───── Source material

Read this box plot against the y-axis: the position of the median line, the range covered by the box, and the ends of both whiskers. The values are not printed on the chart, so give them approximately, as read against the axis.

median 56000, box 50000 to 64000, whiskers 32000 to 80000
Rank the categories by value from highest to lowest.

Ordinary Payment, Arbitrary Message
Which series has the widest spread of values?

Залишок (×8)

──────────
───── Source material

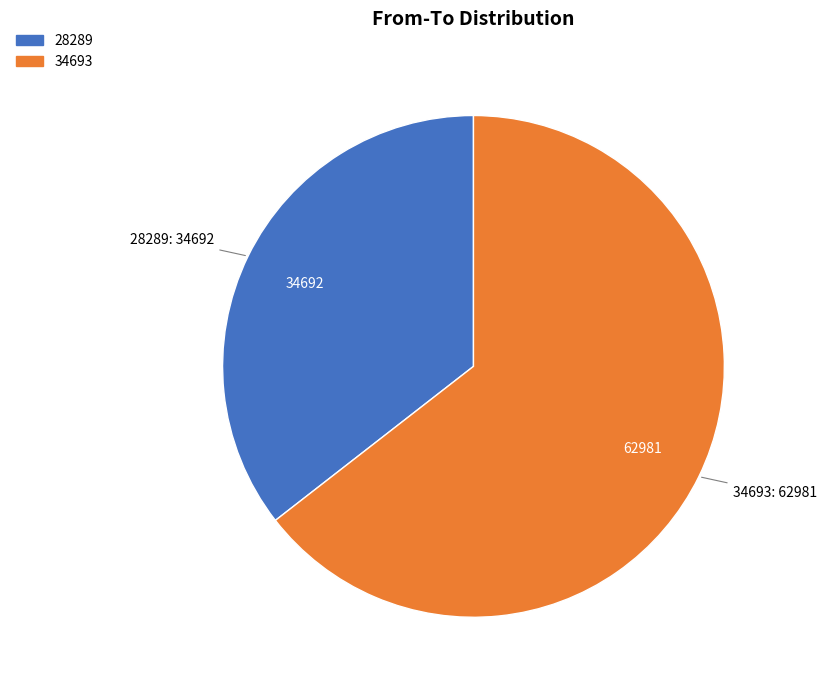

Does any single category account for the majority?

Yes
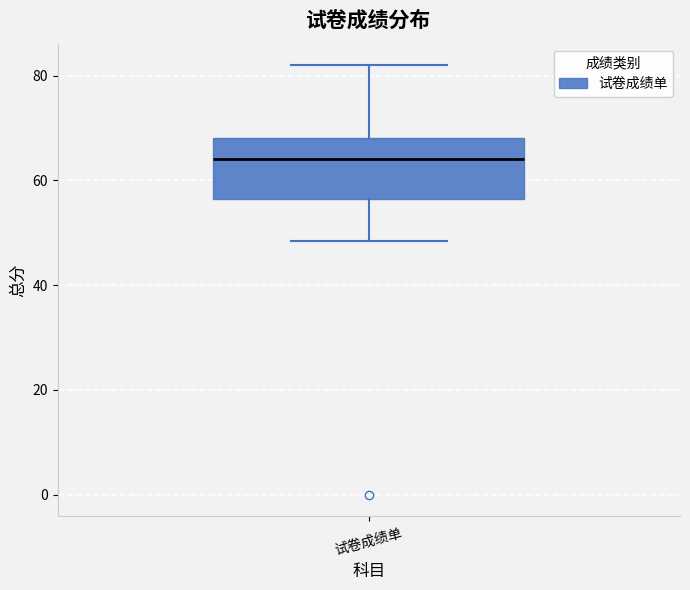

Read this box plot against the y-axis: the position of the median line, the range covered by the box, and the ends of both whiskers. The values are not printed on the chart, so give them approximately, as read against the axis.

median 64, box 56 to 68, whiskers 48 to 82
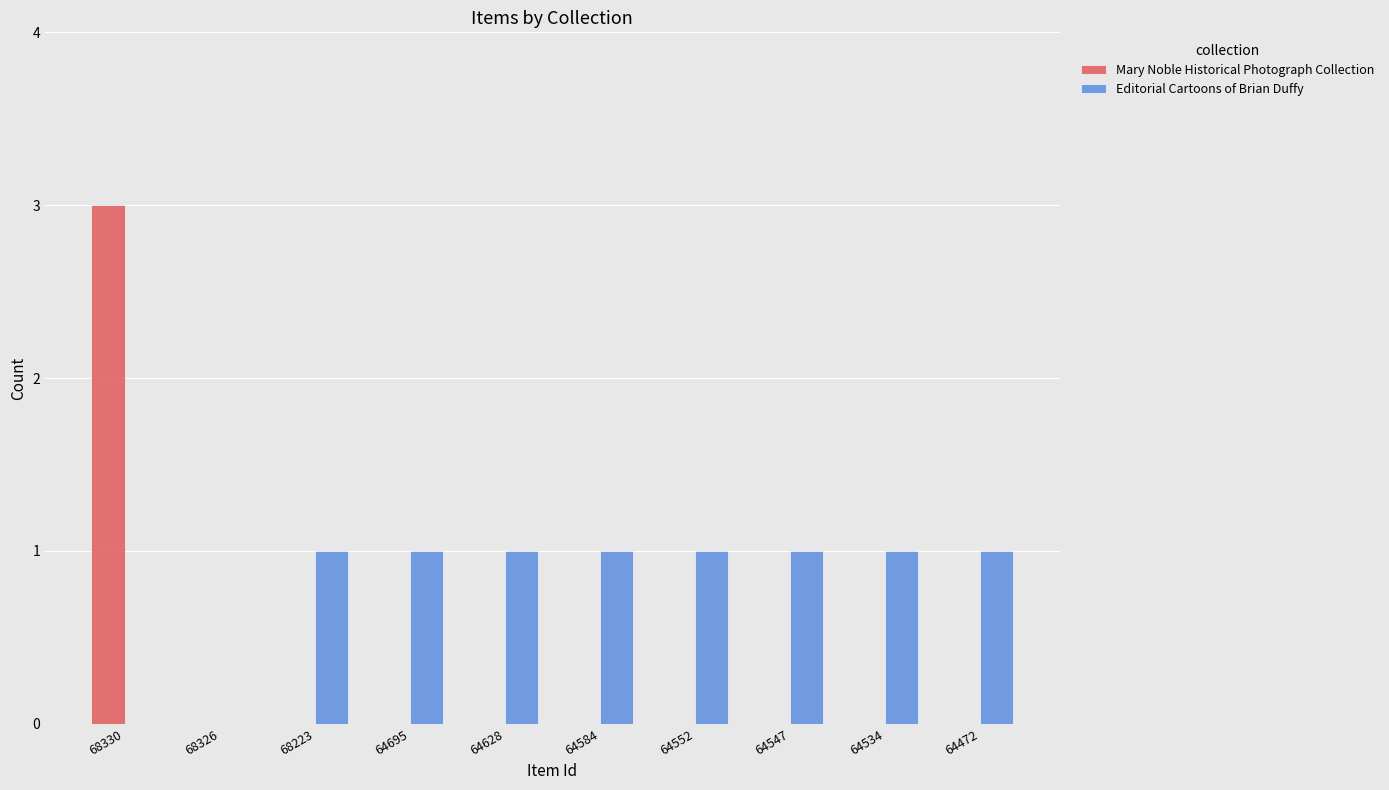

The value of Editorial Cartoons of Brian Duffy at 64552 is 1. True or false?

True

──────────

> Exercise brief
Repeat word for word the rows that start at the line containing "median 56000, box" and end at the line containing "Which series has the widest spread of values?", including both of those lines.

> Solution for this problem
median 56000, box 50000 to 64000, whiskers 32000 to 80000
Rank the categories by value from highest to lowest.

Ordinary Payment, Arbitrary Message
Which series has the widest spread of values?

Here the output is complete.